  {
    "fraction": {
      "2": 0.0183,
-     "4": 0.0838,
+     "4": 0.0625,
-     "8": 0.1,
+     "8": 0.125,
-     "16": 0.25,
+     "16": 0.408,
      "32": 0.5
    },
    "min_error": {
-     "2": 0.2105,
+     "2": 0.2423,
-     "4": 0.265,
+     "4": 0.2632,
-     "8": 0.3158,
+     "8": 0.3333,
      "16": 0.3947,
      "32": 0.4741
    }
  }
....
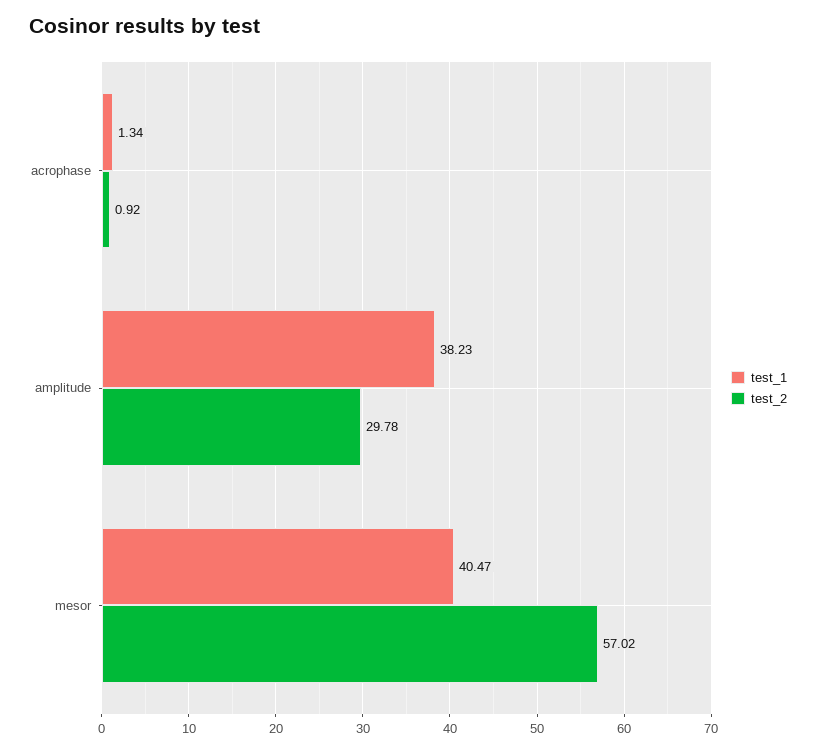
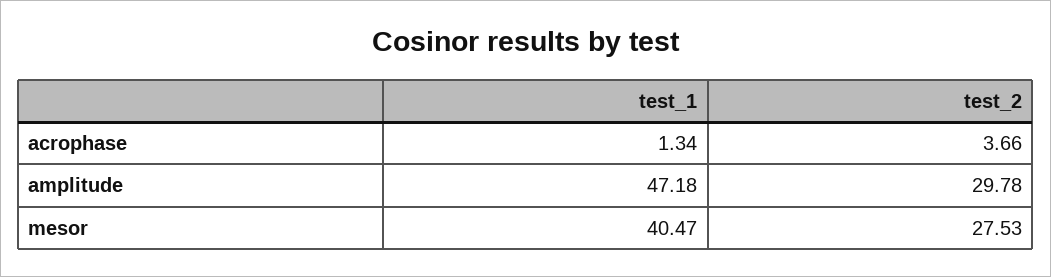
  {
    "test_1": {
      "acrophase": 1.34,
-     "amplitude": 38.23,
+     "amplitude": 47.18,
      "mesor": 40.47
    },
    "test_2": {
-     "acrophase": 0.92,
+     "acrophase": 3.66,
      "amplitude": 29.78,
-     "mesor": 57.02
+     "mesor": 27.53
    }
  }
....
Action item
In the records above, how many lines contain the string "amplitude"? State that number only.

Answer space
3